(Saved data entries)

──────────────────────────────

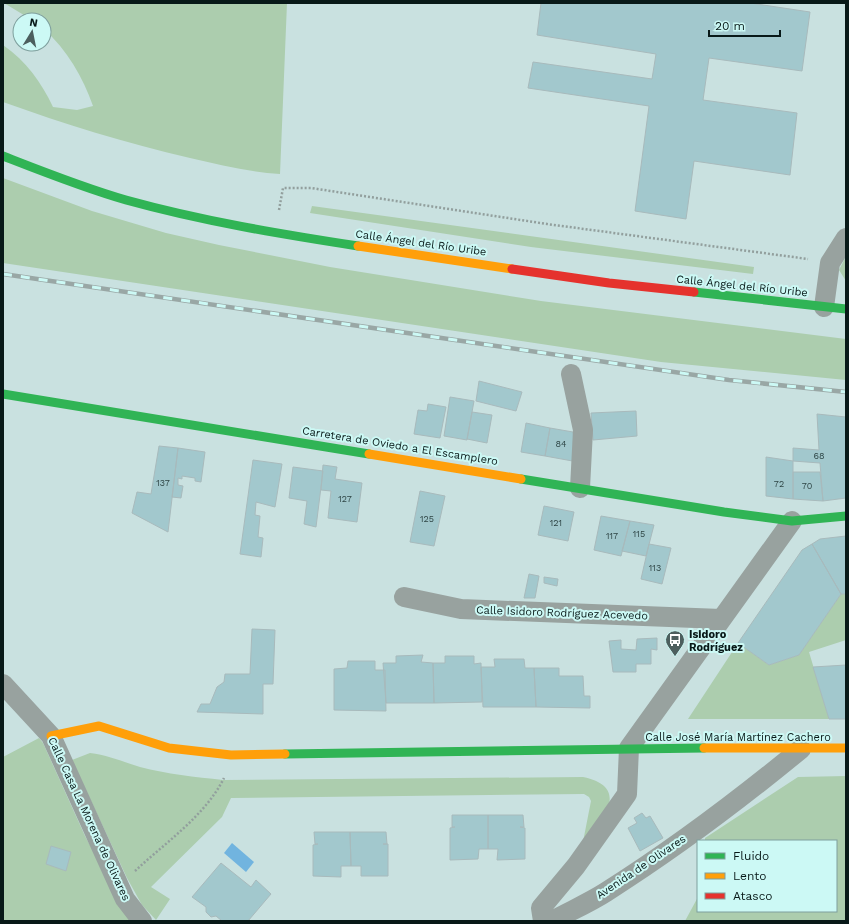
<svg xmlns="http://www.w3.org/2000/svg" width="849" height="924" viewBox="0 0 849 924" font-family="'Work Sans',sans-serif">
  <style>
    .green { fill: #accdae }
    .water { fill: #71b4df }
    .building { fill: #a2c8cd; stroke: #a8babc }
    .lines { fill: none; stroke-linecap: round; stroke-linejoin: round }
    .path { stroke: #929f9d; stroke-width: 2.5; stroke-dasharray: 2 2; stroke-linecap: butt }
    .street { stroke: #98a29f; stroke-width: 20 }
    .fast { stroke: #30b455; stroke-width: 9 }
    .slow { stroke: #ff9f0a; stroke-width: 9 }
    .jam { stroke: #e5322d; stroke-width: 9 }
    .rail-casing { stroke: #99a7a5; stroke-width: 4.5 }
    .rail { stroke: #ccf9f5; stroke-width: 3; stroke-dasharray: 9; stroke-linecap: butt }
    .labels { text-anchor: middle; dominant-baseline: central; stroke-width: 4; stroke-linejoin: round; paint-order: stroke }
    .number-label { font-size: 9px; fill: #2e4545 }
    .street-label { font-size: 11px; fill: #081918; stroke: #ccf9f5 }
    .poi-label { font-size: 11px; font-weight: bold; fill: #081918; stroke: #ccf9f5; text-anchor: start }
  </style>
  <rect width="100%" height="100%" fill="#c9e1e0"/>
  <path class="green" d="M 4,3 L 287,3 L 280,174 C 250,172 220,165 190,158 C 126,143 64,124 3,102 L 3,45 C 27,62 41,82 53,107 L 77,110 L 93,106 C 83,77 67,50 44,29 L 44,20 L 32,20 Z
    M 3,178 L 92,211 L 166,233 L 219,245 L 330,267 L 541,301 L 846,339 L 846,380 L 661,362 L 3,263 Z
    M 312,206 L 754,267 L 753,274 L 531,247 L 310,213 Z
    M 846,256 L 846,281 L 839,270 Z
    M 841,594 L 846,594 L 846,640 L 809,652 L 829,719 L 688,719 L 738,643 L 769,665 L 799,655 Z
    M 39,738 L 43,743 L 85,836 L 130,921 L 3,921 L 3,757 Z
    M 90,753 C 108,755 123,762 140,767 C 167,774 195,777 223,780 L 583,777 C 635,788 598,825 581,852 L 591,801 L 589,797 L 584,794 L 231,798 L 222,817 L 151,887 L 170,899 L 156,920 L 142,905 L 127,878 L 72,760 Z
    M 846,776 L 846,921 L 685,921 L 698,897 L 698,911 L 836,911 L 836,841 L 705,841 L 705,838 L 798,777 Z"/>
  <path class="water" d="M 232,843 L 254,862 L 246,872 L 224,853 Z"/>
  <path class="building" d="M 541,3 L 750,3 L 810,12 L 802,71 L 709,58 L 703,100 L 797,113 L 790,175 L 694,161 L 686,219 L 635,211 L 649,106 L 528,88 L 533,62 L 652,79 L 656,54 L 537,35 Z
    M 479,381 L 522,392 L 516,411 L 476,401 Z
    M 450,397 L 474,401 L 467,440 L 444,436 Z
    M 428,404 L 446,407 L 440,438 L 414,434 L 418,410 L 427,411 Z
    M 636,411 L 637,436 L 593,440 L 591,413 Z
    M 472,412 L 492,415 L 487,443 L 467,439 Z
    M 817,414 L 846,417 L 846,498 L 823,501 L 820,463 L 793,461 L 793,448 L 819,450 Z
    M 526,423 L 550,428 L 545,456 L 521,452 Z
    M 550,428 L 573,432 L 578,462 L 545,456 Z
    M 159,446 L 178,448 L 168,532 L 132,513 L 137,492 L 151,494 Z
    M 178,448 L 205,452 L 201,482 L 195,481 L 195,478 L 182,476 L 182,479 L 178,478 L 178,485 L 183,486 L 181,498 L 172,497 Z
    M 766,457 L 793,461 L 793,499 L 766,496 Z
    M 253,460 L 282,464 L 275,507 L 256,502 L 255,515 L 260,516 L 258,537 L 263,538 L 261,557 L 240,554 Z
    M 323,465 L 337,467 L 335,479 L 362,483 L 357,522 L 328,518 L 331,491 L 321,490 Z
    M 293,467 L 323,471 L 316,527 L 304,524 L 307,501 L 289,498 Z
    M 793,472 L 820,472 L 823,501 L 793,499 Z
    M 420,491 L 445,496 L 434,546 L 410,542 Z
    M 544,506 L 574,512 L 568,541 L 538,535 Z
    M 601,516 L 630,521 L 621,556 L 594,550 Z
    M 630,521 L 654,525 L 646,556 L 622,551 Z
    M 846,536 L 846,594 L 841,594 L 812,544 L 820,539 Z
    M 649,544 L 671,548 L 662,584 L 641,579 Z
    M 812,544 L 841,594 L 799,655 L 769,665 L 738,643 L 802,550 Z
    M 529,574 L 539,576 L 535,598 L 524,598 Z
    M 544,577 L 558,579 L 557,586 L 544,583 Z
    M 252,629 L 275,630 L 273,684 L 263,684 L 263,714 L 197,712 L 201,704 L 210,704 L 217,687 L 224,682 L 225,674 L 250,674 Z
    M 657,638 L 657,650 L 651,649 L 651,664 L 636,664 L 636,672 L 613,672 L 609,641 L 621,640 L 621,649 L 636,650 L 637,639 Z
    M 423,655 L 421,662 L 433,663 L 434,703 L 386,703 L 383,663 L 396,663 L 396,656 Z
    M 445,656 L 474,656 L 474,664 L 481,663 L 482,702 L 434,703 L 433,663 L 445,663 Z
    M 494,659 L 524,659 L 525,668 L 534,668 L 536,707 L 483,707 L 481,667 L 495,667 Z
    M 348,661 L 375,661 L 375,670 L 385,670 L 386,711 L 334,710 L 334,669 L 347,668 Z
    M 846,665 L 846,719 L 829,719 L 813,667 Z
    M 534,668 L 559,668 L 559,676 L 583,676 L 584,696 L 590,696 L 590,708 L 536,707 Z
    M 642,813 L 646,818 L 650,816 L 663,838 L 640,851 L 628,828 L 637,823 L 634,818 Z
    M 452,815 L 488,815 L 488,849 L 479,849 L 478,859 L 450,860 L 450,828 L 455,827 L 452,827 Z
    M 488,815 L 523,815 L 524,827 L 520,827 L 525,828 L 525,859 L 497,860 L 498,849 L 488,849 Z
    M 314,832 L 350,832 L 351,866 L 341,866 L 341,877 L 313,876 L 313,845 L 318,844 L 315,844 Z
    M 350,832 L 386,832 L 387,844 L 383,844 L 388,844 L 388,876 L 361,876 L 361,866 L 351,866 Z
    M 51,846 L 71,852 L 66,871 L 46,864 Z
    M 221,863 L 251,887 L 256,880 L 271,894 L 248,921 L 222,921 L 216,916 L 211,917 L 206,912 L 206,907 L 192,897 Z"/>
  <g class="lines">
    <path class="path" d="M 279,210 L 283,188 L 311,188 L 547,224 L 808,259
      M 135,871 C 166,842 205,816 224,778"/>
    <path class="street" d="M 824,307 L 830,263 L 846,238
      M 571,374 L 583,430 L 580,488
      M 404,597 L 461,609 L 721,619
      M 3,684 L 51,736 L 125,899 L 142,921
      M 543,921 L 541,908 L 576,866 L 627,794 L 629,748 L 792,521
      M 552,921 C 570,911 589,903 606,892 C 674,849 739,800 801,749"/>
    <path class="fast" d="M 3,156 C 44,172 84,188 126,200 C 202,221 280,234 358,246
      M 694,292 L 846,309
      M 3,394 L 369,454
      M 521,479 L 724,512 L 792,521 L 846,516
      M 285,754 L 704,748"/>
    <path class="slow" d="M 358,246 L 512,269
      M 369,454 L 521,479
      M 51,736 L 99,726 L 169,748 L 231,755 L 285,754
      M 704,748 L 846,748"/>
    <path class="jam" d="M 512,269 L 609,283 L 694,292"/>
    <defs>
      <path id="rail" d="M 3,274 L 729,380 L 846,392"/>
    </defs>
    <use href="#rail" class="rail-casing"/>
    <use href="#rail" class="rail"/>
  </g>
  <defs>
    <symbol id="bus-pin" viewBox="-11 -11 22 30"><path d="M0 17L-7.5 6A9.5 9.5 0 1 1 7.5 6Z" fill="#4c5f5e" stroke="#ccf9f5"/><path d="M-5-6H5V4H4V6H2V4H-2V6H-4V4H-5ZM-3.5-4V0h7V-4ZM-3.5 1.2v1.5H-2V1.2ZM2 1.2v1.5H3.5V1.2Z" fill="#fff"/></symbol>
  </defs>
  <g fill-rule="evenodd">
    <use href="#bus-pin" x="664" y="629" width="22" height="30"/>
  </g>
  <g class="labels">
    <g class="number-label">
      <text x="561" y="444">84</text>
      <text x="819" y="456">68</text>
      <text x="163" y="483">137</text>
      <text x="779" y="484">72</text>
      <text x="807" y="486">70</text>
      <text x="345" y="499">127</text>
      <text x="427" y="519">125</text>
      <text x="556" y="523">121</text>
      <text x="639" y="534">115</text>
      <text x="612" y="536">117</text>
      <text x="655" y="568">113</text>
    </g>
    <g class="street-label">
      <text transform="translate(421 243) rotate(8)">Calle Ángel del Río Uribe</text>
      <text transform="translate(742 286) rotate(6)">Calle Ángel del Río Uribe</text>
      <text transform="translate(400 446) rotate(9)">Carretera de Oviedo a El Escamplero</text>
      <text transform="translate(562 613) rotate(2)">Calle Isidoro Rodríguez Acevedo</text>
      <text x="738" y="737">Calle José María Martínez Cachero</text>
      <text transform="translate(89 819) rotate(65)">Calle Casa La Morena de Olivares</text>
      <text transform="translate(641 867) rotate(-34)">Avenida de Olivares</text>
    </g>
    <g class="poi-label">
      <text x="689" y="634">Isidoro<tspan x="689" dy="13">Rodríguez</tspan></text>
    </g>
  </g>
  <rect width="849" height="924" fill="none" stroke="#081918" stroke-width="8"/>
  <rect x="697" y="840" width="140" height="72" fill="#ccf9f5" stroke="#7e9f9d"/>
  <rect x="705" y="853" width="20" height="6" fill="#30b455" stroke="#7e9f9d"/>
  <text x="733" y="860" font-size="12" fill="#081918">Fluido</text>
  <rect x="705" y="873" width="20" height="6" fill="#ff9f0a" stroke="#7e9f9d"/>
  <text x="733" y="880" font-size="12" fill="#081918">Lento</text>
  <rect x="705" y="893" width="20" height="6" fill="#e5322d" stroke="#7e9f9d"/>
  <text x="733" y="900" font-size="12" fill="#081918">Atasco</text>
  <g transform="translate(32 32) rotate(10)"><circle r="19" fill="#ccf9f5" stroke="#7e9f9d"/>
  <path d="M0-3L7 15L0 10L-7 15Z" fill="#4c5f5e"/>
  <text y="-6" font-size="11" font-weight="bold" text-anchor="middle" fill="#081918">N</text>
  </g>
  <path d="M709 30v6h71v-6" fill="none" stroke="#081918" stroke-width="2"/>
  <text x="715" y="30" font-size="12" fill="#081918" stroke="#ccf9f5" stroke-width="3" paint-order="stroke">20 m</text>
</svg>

──────────────────────────────

Instructions to follow: Wherever a line of the entries holds the string "lines", copy that line.

Solution for this problem:
    .lines { fill: none; stroke-linecap: round; stroke-linejoin: round }
  <g class="lines">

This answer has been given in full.